▶ Source data:

■ ■ ■ ■ ■ ■ ■

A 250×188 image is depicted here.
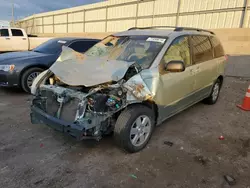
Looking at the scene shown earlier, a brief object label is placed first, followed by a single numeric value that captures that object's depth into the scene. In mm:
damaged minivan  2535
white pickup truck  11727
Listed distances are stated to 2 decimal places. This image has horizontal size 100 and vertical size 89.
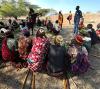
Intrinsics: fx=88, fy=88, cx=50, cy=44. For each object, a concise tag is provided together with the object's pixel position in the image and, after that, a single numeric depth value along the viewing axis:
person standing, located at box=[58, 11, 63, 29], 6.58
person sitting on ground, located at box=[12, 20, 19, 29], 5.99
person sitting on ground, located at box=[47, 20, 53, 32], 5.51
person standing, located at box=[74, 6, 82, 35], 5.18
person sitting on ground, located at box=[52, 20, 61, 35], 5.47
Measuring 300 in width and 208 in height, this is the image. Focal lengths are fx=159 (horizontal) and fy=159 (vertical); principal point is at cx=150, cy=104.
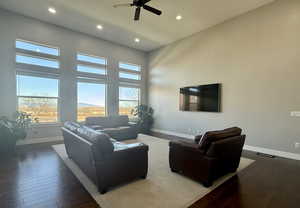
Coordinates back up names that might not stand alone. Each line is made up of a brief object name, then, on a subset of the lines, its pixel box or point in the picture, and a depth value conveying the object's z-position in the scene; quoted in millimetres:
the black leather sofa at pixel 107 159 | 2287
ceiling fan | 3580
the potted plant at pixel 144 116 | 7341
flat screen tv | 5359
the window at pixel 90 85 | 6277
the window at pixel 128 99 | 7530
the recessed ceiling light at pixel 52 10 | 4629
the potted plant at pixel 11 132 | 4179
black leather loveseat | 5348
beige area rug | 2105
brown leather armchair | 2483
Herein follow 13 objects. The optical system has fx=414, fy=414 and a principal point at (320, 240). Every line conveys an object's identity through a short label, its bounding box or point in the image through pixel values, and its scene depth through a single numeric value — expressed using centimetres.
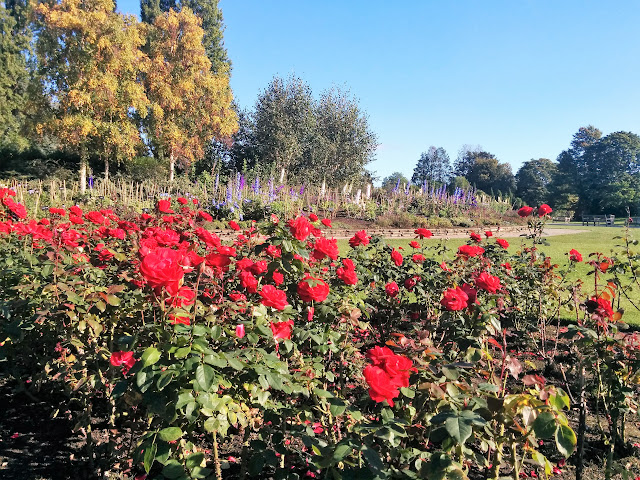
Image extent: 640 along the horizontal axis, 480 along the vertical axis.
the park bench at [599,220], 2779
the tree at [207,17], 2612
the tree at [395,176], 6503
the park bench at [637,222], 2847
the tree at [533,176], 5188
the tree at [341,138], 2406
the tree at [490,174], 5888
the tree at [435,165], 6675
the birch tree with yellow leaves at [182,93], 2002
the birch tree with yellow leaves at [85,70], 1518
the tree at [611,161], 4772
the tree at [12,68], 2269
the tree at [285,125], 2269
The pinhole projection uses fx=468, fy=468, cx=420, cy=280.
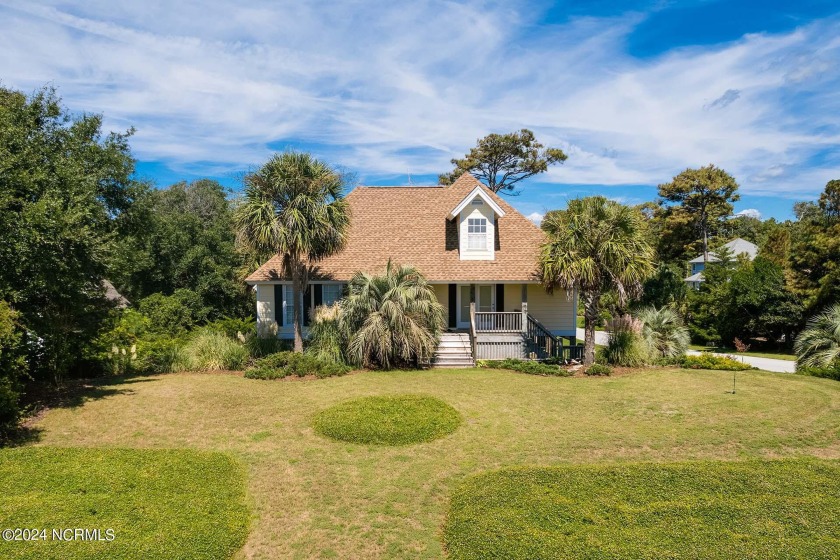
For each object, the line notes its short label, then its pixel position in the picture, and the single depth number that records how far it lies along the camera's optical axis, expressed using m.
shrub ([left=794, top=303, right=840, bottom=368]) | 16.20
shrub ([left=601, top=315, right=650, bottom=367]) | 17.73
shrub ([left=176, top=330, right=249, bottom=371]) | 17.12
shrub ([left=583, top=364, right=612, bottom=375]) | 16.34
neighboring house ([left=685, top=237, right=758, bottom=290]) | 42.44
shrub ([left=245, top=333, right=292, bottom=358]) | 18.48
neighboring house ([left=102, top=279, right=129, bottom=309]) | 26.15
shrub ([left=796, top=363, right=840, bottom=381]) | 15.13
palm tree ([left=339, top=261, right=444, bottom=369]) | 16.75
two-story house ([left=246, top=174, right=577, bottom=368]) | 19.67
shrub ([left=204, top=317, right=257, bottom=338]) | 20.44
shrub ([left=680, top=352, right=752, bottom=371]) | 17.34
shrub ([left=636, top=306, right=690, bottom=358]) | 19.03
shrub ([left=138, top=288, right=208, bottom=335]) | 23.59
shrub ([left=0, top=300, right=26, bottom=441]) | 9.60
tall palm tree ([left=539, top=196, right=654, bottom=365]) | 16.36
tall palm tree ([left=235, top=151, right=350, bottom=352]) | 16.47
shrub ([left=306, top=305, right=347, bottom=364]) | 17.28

■ ■ ■ ■ ■ ■ ■

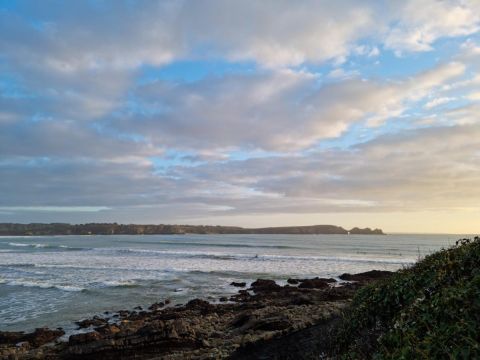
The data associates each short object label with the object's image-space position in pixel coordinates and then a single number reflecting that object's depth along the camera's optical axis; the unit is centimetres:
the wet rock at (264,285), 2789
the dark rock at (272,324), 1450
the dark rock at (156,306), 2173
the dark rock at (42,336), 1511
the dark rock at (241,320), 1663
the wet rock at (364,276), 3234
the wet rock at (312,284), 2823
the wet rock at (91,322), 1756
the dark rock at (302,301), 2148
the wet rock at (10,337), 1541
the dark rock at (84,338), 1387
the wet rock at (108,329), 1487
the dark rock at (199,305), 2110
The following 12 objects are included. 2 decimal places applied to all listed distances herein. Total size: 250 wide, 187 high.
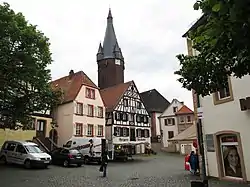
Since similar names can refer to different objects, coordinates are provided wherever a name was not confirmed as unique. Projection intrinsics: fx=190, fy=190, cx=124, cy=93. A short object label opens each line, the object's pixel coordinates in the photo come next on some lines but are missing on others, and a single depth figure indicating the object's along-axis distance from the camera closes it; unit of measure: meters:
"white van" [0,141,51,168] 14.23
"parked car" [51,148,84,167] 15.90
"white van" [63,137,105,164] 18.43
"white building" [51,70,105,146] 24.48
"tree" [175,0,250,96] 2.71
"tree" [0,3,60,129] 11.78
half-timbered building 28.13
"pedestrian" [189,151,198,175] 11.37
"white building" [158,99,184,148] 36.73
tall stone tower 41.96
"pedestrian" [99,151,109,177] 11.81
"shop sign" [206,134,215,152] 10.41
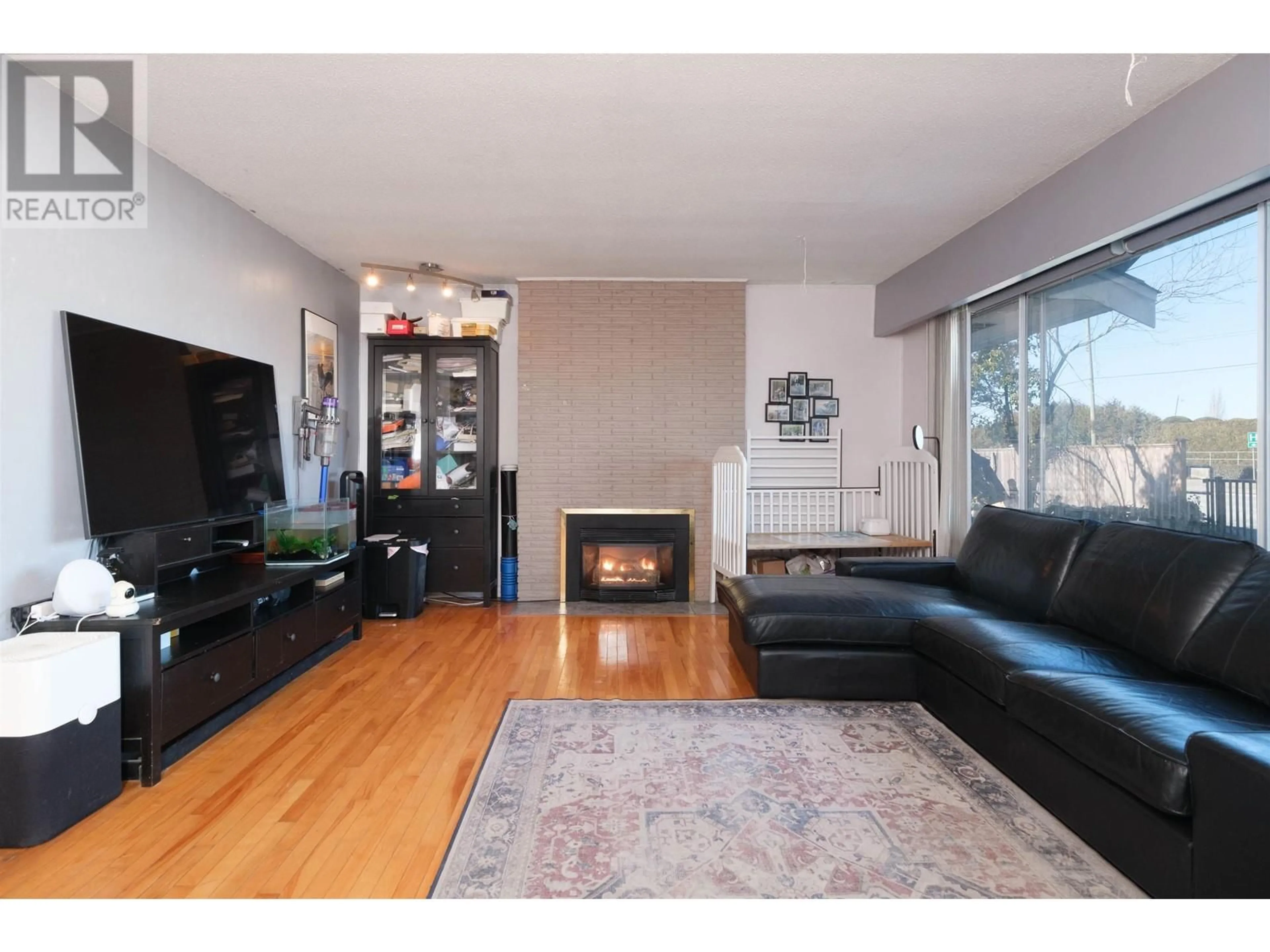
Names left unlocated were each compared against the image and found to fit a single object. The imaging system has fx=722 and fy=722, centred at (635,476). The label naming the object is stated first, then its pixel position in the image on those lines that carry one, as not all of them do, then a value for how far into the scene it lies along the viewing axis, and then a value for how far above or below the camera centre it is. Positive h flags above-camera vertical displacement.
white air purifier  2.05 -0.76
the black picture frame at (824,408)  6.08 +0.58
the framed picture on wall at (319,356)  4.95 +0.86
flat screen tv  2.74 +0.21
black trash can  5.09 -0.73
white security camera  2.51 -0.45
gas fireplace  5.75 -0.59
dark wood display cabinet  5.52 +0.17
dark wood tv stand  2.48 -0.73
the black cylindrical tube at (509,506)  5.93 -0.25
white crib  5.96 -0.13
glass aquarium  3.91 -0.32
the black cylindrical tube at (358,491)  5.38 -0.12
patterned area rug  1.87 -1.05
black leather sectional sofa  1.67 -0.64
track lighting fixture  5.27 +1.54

■ ■ ■ ■ ■ ■ ■

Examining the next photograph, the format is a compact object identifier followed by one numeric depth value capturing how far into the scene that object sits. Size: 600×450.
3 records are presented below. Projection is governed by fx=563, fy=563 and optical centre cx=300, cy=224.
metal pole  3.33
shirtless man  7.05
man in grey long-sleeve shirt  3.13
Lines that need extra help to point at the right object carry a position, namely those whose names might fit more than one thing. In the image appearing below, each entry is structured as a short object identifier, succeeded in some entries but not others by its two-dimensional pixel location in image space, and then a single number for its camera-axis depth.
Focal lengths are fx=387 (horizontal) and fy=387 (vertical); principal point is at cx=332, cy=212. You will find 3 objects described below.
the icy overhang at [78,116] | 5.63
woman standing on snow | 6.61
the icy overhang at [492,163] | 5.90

■ ■ ■ ■ ■ ■ ■

▶ What you need to do:
Which lines of the data above contain the string "palm"? Copy each of them.

▶ Task solution:
palm tree ([left=339, top=261, right=444, bottom=369]) | 16.75
tall palm tree ([left=539, top=196, right=654, bottom=365]) | 16.36
tall palm tree ([left=235, top=151, right=350, bottom=352]) | 16.47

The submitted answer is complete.